My first actual recipe post on my new website. That’s sort of exciting, for me anyways.

I know there are things that still need to be tweaked here and there, like the ‘print recipe’ feature isn’t working. So thanks for your patience as I figure some of this out. All the comments I’ve received have been so positive, encouraging and supportive. You guys are the best!

Alright, onto this ricotta that I’ve been tweeting about for weeks!

A lot of people only know ricotta for being the ‘weird’ cheese in between layers of sauce and noodle in lasagna. Yes, it is that ‘weird’ cheese. That’s my husband’s technical term for it. This weird cheese is the EASIEST cheese, ever, to make at home!!!!!

I always end up with gobs of heavy cream in my fridge. I think it’s my subconscious’s way of forcing me to try new recipes. And well, it’s working. Subconscious, keep insisting on me buying the honkin jub of heavy cream, good things come from it! Which is how I came about making ricotta. I did a quick google search on how to make ricotta and I came across a recipe from Smitten Kitchen. Her recipes have always produced good results in the past, so I went for it. Yep, once again, I struck gold. Curdled, creamy, cheesy gold! It was really delicious still warm right after it drained, but then once it chilled in the fridge, WOW. It was almost like a mascarpone; very thick and rich. The lemon flavor was very prominent and added an amazing tang that complimented the creaminess of the cheese. I immediately envisioned using it for a cheesecake…

And then I ate my first batch of ricotta in 1 day, so much for that cheesecake idea.

Unadulterated ricotta spread on a cracker. Simplicity at it's finest.

Then I remember what was in it (lots of heavy cream) and I made a little commitment to myself to not do that again.

And then I did it again.

Instagram shot of ricotta and honey. This might be one of the best 'toast toppers' EVER!

Once again, I ate the entire batch, in 1 day. But this time I changed the ricotta recipe a bit. I wanted to make it lower fat and I wanted the recipe to yield a higher amount of actual ricotta. To do this I lowered the milk fat and used more milk. Simple enough. But I was worried it wouldn’t turn out. It’s a logical enough worry, sometimes when you lower the fat they turn out terrible. But not this batch of ricotta, nope, it turned out wonderful, AGAIN! It’s not as rich as the first batch, it’s a little more ‘loose’ and you can taste more of the curdles, like a ricotta you buy from the store. It has less of a lemon flavor, but you can still taste the lemon (which is seriously good, don’t omit the lemon!!!)

Did you know ricotta was originally made from the whey that’s drained from cheese? It must be true, wikipedia said so. I learned that after I made these 2 batches from milk and was researching what to do with all the leftover whey. Good thing I saved the whey, now I just need to get to using it to make even more ricotta! Waste not, want not!

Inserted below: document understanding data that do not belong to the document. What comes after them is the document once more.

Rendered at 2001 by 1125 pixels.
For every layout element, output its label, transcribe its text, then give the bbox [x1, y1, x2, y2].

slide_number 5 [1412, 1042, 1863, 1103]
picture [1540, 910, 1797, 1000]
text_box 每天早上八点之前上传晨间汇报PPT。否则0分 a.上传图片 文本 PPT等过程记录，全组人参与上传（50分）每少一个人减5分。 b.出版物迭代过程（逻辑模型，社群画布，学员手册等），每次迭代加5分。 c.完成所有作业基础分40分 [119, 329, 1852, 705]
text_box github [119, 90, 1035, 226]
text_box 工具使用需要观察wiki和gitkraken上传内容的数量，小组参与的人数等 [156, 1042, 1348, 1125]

The recipe below is for the second batch of ricotta I made. The ‘lower fat’ but still very rich and creamy version.

Makes 1 cup of ricotta

4 cups whole milk
1 cup non fat milk
½ tsp salt
3 tbsp lemon juice

Pour the milks and salt into a saucepan. Attach a thermometer to the side (candy or deep-fry thermometer).

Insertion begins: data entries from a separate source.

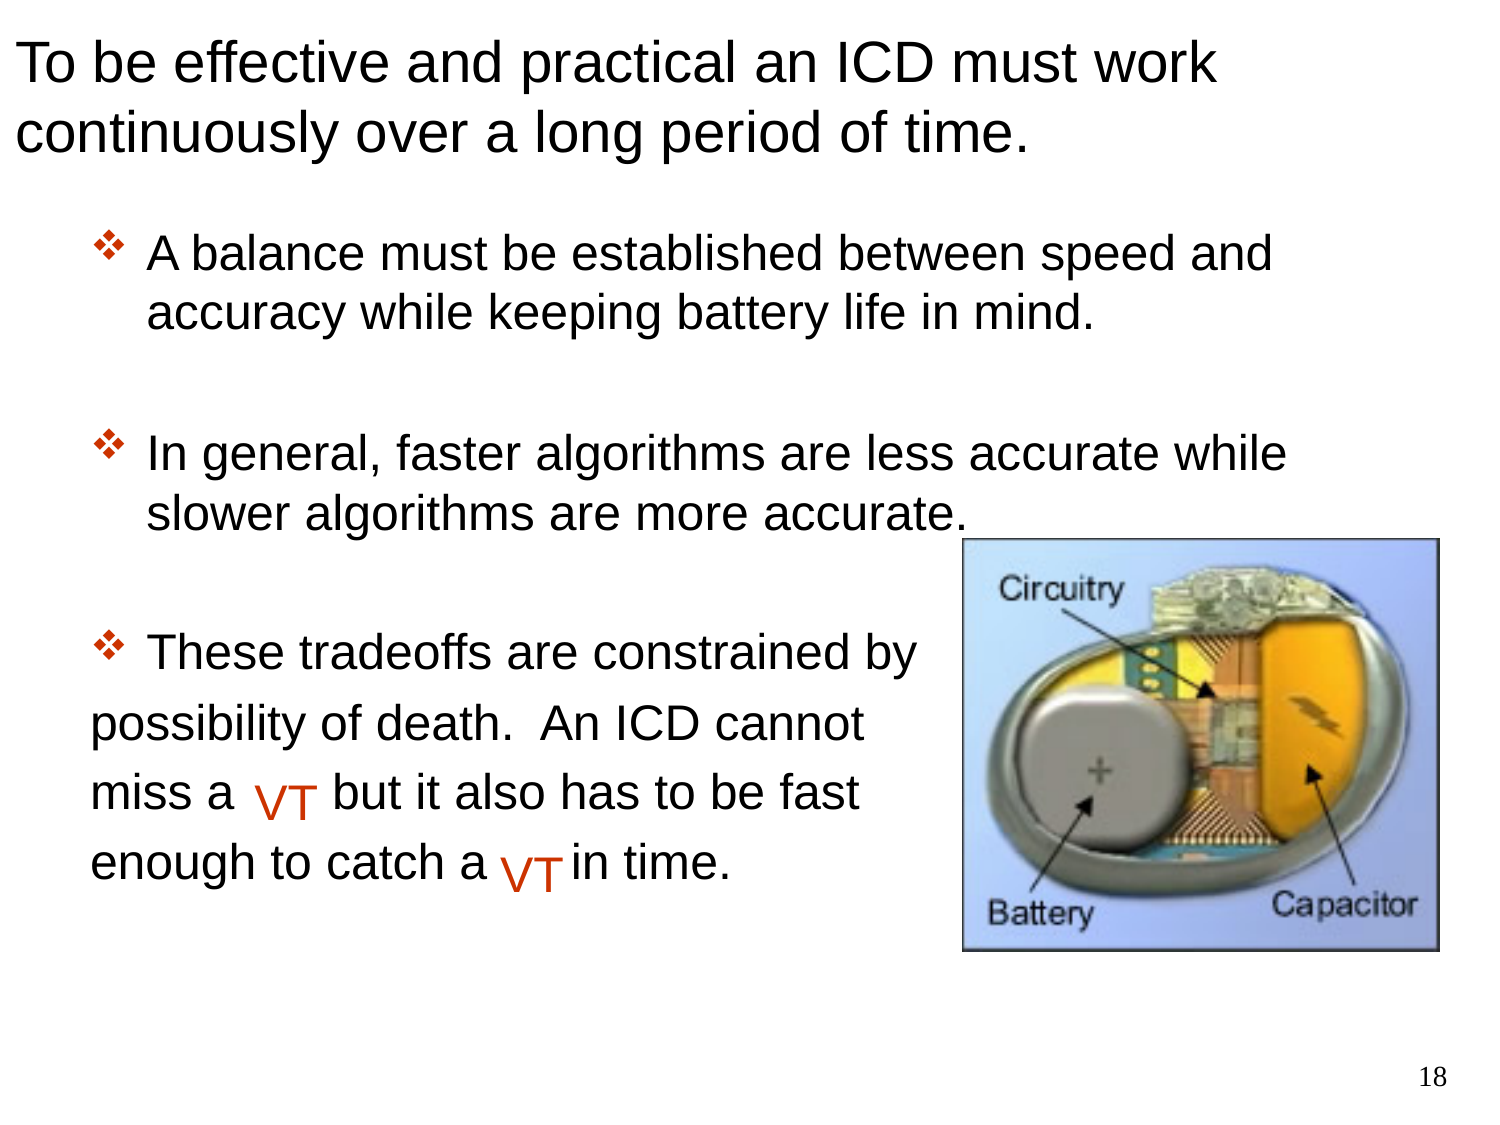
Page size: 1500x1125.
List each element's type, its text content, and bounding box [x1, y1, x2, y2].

title To be effective and practical an ICD must work continuously over a long period of time. [0, 0, 1500, 188]
picture [962, 538, 1440, 953]
text_box VT [485, 835, 579, 910]
text_box VT [239, 763, 334, 839]
list A balance must be established between speed and accuracy while keeping battery life in mind. In general, faster algorithms are less accurate while slower algorithms are more accurate. These tradeoffs are constrained by possibility of death. An ICD cannot miss a but it also has to be fast enough to catch a in time. [75, 212, 1450, 975]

Heat the milk until it reaches 190 degrees, stirring occasionally so it doesn’t scorch on the bottom This takes only a 5-10 minutes. Remove from the heat and add the lemon juice, then stir it once or twice (really, only stir it a couple times). Let it sit for 5 minutes.
Do not touch it, just let it sit.

Double layer a cheesecloth and line a colander with it, place the lined colander over a large bowl (to catch the whey). Pour the curds and whey into the colander and let the curds strain for anywhere from 30 minutes – 2 hours. You can also tie the ends of the cheesecloth together and hang it on your sink faucet and strain the whey into a bowl.

Draining the ricotta over the sink (into a bowl) is a pretty easy and clean way to drain it.

The ricotta firm as it cools, so the texture that it is in the cheesecloth isn’t the texture it will be after a few hours of being chilled. Here are approximate times and texture outcomes (after it’s chilled):

30 minutes = loose curdled ricotta (more like cottage cheese).
1 hour = firmer (but still loose) spreadable ricotta (most similar to what you buy in the store).
2 hours =thick, rich, firm (almost like mascarpone or cream cheese).

Scrape the ricotta from the cheesecloth and store it in an airtight container in the fridge.

The brown spots are a stain on the cheesecloth. Don't worry, your ricotta won't produce random brown 'skid marks.'

Save the whey and use it for:
Smoothies. Freeze the whey into ice cubes or use the liquid. Whey is a great source of protein.
Bread. Use the whey as the liquid in a fresh batch of bread.
Oatmeal. Instead of water, add the whey to your morning oatmeal for some added protein.



I got it in my head that I wanted to make a lowfat version of the ricotta, so I started experimenting. I used only 1% milk, but did everything else the same and the ricotta turned out delicious!  Next up, I’ll try using nonfat milk!